Thomas Parker is a longtime reader and frequent commenter on this blog. On Monday’s post he recalled a passage he thought may have been the work of George Saintsbury. Unable to track it down for attribution, he quoted from uncertain memory: “Nothing pains me more than the contempt with which people treat second-rate writers -- as if there were room in life for only the first-rate.”
Dave Lull tells me the
writer in question may have been not Saintsbury but a comparably situated critic
in French literature, Charles Augustin Sainte-Beuve, who has little standing in literary circles today, at least in the
English-speaking world. Dave identified this sentence, though not the source,
as Saint-Beuve’s: “Nothing is more painful to me than the disdain with which
people treat second-rate authors, as if there were room only for the
first-raters.”
Clive James devotes a chapter to Saint-Beuve in Cultural Amnesia (2007). Dave quotes James, in
part: “The student should be slow to join in the denigration. Sainte-Beuve
really was the greatest literary critic of his time, even though he sometimes
gave too much praise to mediocrity, and not enough to genius.” I would distinguish
“second-rate” status from “mediocrity,” though James continues: “Sainte-Beuve
certainly had a gift for slighting the gifted while rabbiting on endlessly in
praise of mediocrities.”
No writer is minor while
we are paying attention to his work, enjoying it, admiring it, sharing it with
other readers. Every serious reader agrees that Swift and Tolstoy are major
writers – “first-rate” – whom we are obligated to read if we wish to be fully
literate. That’s easy. But what about their contemporaries; say, Matthew Prior and
Nikolai Leskov?

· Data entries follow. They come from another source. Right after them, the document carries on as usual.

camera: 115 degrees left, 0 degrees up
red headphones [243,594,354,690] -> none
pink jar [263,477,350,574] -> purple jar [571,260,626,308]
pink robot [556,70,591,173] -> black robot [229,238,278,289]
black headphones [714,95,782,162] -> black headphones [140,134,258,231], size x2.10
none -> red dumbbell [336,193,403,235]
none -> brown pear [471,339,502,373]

Who would wish to miss the latter’s novella “Lady Macbeth of
the Mtsensk District”? “Second-rate” is better than “thirteenth-rate,” and even thirteenth may be worth pursuing.
In her life of Siegfried
Sassoon, Journey from the Trenches, Jean Moorcroft Wilson says Sassoon
shared with his friend Edmund Blunden an interest in “the neglected by-ways, a taste which reflected their literary interests as a whole.
Though both had a proper respect for the major writers of the past, it was the
minor figures who intrigued them.”
“Minor,” I suspect, is not
a qualitative term, precisely. It ought to be used carefully, with discretion and due
respect. After all there’s a class of writers judged unimportant by the usual
standards, by the usual people – minor (such a patronizing word), un-engagé,
witty rather than weighty, blithely indifferent to literary fashion and
significance. The English seem to specialize in this species. Think of Sydney
Smith, Walter Savage Landor, Maurice Baring, Saki, Walter de la Mare, Lord
Berners and Henry “Chips” Channon. The unlikely alpha male of the bunch, the
major English minor writer is, of course, Max Beerbohm. Among his friends was
another, the New Jersey-born British essayist and critic Logan Pearsall Smith, a
writer whose resistance to pigeon-holing and portentousness defines him. All of
these writers are entertaining, sometimes even wise. I would read any of them
before I would the latest, much-heralded tour de force.